EXERCISE DETAILS: Please go line by line and repeat the data below exactly, with no images.

#### AVAILABLE DATA

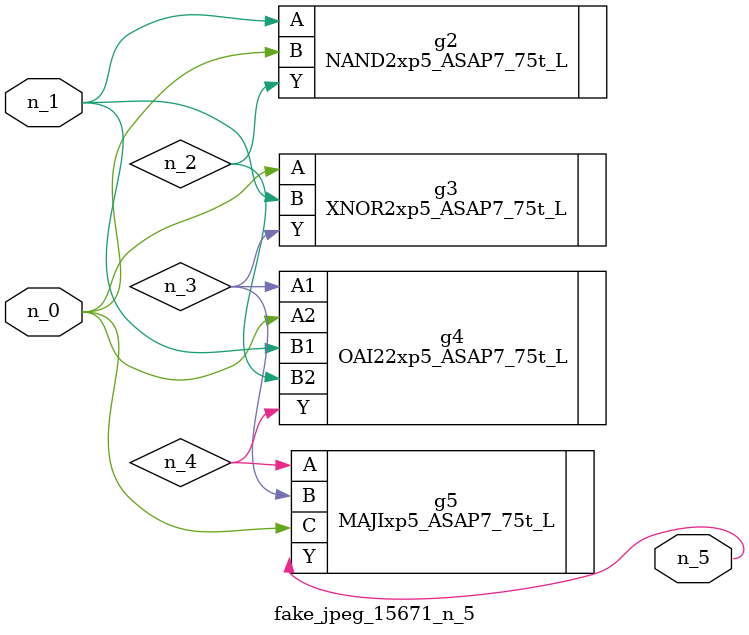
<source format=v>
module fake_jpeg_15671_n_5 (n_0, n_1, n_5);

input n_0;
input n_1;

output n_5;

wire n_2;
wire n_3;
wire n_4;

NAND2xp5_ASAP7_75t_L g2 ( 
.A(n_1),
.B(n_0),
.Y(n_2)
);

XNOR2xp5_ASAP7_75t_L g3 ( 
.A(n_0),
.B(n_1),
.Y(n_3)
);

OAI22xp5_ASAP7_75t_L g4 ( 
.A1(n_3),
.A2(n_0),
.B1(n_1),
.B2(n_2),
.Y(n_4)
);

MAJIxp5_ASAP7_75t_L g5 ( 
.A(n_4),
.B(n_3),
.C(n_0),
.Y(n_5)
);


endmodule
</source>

########

RESULT OF THIS TASK:
<source format=v>
module fake_jpeg_15671_n_5 (n_0, n_1, n_5);

input n_0;
input n_1;

output n_5;

wire n_2;
wire n_3;
wire n_4;

NAND2xp5_ASAP7_75t_L g2 ( 
.A(n_1),
.B(n_0),
.Y(n_2)
);

XNOR2xp5_ASAP7_75t_L g3 ( 
.A(n_0),
.B(n_1),
.Y(n_3)
);

OAI22xp5_ASAP7_75t_L g4 ( 
.A1(n_3),
.A2(n_0),
.B1(n_1),
.B2(n_2),
.Y(n_4)
);

MAJIxp5_ASAP7_75t_L g5 ( 
.A(n_4),
.B(n_3),
.C(n_0),
.Y(n_5)
);


endmodule
</source>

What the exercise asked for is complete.